Let us suppose that \(\pi_\alpha \circ n\) converges to \(p_\alpha\) for each \(\alpha \in A\). For each neighborhood, \(N_{p_\alpha} \subseteq T_\alpha\), of \(p_\alpha\), there is a \(d_\alpha \in D\) such that for each \(d' \in D \text{ such that } d_\alpha \leq d'\), \(n (d') \in N_{p_\alpha}\). For any neighborhood, \(N_p \subseteq T\), of \(p\), there is an open set, \(U_p \subseteq N_p\), around \(p\), where \(U_p = \cup_\beta \times_\alpha U_{\beta-\alpha}\) where \(\alpha \in A\) where \(\beta\) is a member of any possibly uncountable indices set, and for any fixed \(\beta\), only finite \(U_{\beta-\alpha}\)s are not \(T_\alpha\), by the definition of product topology. There is a \(d_{\beta-\alpha} \in D\) such that for each \(d' \in D \text{ such that } d_{\beta-\alpha} \leq d'\), \(\pi_{\alpha} \circ n (d') \in U_{\beta-\alpha}\). As \(D\) is directed, for any fixed \(\beta\), there is a \(d \in D\) such that \(d_{\beta-\alpha} \leq d\) for the finite number of \(U_{\beta-\alpha}\)s, then for each \(d' \in D \text{ such that } d \leq d'\), \(\pi_\alpha \circ n (d') \in U_{\beta-\alpha}\) for any \(\alpha\) for the fixed \(\beta\). So, \(n (d') \in \times_\alpha U_{\beta-\alpha} \subseteq U_p\). So, \(n\) converges to \(p\).
3: Description 2
For any product topological space, \(T = T_1 \times T_2 \times . . . \times T_n\), any net, \(n: D \rightarrow T\) where \(D\) is any directed set, converges to a point, \(p = (p_1, p_2, . . ., p_n)\), which is \(lim \text{ }n = p\), if and only if each projection, \(\pi_i: T \rightarrow T_i\), after \(n\) converges to the corresponding component of \(p\), \(p_i\), which is \(lim \text{ }\pi_i \circ n = p_i\).
4: Proof 2
By the proposition that any possibly-infinite-wise product topological space for which the indices set is finite is homeomorphic to the corresponding finite product topological space, \(T\) is homeomorphic to \(T' = \times_i T_i\) where \(i \in \{1, 2, . . ., n\}\), and Description 1 applies to \(T'\).
If \(n\) converges to \(p\), the corresponding net, \(n': D \rightarrow T'\), converges to the corresponding point, \(p'\), because for any neighborhood, \(N_{p'} \subseteq T'\), of \(p'\), \(n\) is eventually in the corresponding neighborhood, \(N_p\), of \(p\), which implies that \(n'\) is eventually in \(N_{p'}\). By Description 1, \(\pi'_i \circ n'\) converges to \(p_i\) (\(p'_i\) and \(p_i\) are the same). Then, \(\pi_i \circ n\) converges to \(p_i\), because \(\pi'_i \circ n'\) and \(\pi_i \circ n\) are the same.

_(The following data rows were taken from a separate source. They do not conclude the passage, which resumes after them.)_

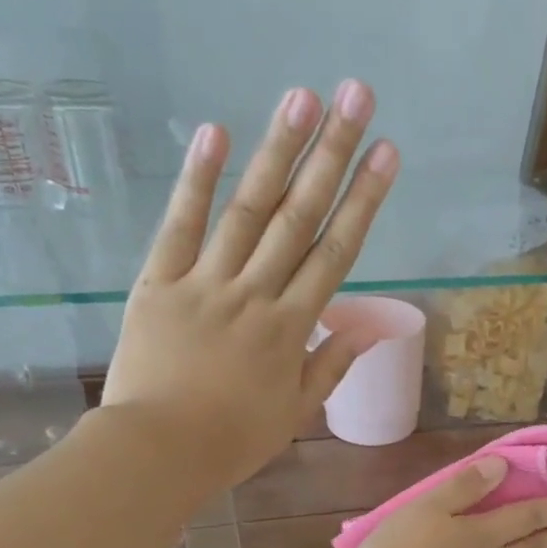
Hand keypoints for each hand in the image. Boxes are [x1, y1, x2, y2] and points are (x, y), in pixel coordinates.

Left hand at [102, 80, 398, 487]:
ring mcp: (206, 283)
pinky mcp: (159, 281)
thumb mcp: (294, 411)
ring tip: (302, 97)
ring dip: (276, 151)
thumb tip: (368, 329)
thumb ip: (330, 365)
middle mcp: (255, 294)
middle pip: (299, 216)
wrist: (159, 450)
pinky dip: (196, 180)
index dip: (363, 200)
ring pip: (247, 210)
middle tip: (356, 97)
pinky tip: (215, 132)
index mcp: (291, 328)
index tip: (386, 153)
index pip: (335, 253)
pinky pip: (180, 226)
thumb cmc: (232, 439)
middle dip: (331, 155)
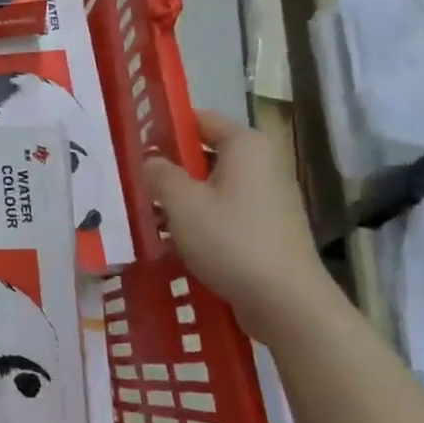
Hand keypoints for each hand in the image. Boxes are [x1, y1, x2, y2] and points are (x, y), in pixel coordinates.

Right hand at [145, 109, 332, 342]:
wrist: (287, 302)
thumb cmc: (231, 240)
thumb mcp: (182, 203)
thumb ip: (160, 174)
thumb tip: (151, 161)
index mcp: (246, 145)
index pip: (200, 120)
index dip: (166, 129)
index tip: (137, 146)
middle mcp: (262, 164)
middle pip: (207, 154)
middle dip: (172, 168)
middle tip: (138, 183)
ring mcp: (269, 198)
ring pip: (214, 186)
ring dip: (184, 198)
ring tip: (150, 215)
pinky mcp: (269, 229)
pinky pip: (227, 212)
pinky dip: (203, 220)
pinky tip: (177, 240)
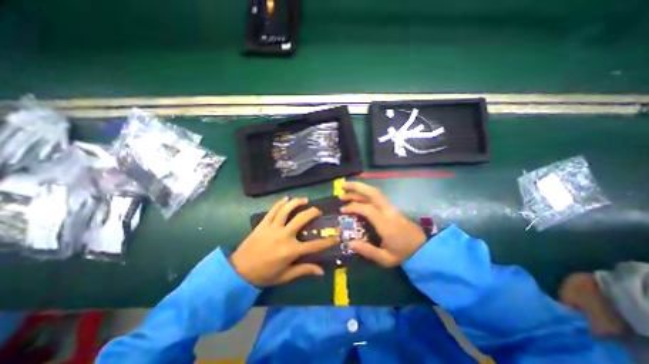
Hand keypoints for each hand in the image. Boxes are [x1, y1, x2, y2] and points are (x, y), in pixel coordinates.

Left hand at [229, 197, 340, 286]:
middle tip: (318, 210)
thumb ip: (304, 270)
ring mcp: (272, 228)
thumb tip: (321, 271)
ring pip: (286, 210)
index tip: (336, 236)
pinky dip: (280, 203)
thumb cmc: (264, 275)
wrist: (239, 271)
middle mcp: (283, 236)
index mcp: (290, 251)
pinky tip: (286, 198)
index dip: (328, 241)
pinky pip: (273, 210)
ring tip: (305, 200)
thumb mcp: (285, 276)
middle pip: (301, 219)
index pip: (314, 245)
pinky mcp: (263, 224)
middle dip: (313, 212)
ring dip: (297, 202)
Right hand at [341, 182, 429, 267]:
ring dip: (360, 188)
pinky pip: (377, 196)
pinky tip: (358, 195)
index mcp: (386, 224)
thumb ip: (367, 251)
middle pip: (373, 193)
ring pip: (375, 192)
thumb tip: (349, 242)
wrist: (423, 248)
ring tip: (346, 189)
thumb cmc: (403, 254)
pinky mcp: (392, 208)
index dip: (353, 207)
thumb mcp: (385, 258)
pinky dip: (366, 193)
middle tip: (342, 186)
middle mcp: (389, 212)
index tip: (342, 210)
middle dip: (357, 187)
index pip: (368, 209)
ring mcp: (391, 208)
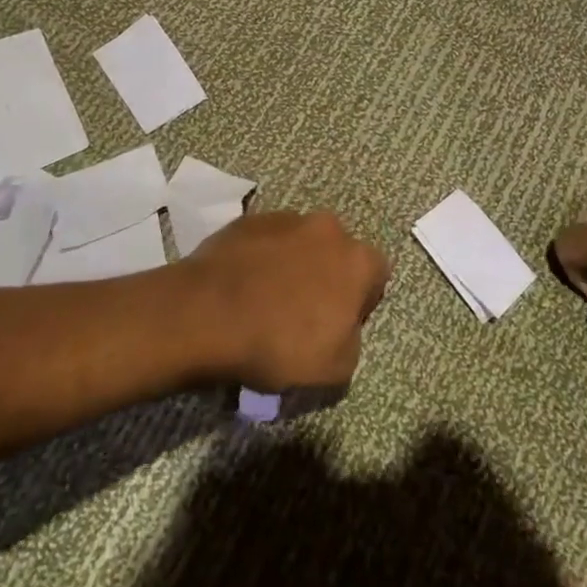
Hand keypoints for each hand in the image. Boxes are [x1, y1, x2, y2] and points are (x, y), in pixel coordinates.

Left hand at [182, 210, 389, 391]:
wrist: (207, 313)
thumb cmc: (280, 344)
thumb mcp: (337, 368)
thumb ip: (353, 340)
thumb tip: (343, 327)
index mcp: (357, 259)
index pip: (378, 273)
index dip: (364, 299)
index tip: (342, 322)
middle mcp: (327, 228)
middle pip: (338, 251)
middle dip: (328, 275)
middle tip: (305, 310)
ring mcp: (286, 218)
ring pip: (302, 242)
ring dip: (294, 264)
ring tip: (267, 298)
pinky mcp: (249, 219)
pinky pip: (266, 240)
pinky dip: (261, 258)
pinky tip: (243, 286)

If \(\pi_i \circ n\) converges to \(p_i\) for each \(i\), \(\pi'_i \circ n'\) converges to \(p_i\). By Description 1, \(n'\) converges to \(p'\). Then \(n\) converges to \(p\), because for any neighborhood, \(N_p \subseteq T\), of \(p\), \(n'\) is eventually in the corresponding neighborhood, \(N_{p'}\), of \(p'\), which implies that \(n\) is eventually in \(N_p\).
5: Note
As is stated in the proposition that any possibly-infinite-wise product topological space for which the indices set is finite is homeomorphic to the corresponding finite product topological space, \(T = T_1 \times T_2 \times . . . \times T_n\) and \(T' = \times_i T_i\) are not exactly the same, as any element of \(T\) is like a \(\langle p_1, p_2, . . ., p_n \rangle\) while any element of \(T'\) is a function, \(f: \{1, 2, . . ., n\} \rightarrow \cup_i T_i\), although some people may sloppily say that they are the same. While Description 2 seems obvious from the homeomorphism anyway, we have bothered to go more explicit.